From the line containing "Group fixtures will" to the last line of the records below, repeat every line exactly and add nothing else.

(Data under study)

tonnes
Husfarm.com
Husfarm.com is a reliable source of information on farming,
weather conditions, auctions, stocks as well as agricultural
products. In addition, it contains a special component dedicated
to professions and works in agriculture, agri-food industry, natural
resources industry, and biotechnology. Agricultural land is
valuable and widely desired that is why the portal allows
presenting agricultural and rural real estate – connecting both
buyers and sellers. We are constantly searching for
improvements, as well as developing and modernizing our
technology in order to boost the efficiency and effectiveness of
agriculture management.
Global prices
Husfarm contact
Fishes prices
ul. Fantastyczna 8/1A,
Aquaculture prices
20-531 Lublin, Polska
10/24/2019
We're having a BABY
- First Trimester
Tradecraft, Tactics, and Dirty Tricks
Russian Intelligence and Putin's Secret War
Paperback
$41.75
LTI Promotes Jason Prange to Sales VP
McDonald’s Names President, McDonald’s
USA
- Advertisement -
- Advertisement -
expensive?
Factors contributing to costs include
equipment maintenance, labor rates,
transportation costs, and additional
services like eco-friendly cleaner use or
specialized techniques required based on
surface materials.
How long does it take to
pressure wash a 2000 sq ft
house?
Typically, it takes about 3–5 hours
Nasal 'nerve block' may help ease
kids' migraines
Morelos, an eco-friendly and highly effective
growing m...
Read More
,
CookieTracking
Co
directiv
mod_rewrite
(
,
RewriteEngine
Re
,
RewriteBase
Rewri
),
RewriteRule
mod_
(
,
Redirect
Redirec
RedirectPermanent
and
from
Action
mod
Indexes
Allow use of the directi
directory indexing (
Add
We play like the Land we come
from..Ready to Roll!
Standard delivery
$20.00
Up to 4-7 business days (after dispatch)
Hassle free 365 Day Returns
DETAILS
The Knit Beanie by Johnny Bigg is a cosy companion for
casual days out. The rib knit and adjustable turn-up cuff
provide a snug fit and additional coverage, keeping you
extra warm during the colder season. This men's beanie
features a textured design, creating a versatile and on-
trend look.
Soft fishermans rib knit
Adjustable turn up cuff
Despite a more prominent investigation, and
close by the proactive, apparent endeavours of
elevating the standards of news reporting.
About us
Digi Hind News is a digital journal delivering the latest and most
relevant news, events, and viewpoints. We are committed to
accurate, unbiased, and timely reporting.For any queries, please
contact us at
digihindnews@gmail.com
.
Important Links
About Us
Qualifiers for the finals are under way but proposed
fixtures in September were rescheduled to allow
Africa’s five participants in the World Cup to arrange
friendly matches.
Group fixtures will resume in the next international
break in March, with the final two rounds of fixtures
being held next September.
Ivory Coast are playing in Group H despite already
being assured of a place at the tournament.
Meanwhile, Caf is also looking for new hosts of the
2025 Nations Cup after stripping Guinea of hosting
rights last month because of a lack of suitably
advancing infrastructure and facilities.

(End Data under study)

Response to this exercise =>
Group fixtures will resume in the next international
break in March, with the final two rounds of fixtures
being held next September.
Ivory Coast are playing in Group H despite already
being assured of a place at the tournament.
Meanwhile, Caf is also looking for new hosts of the
2025 Nations Cup after stripping Guinea of hosting
rights last month because of a lack of suitably
advancing infrastructure and facilities.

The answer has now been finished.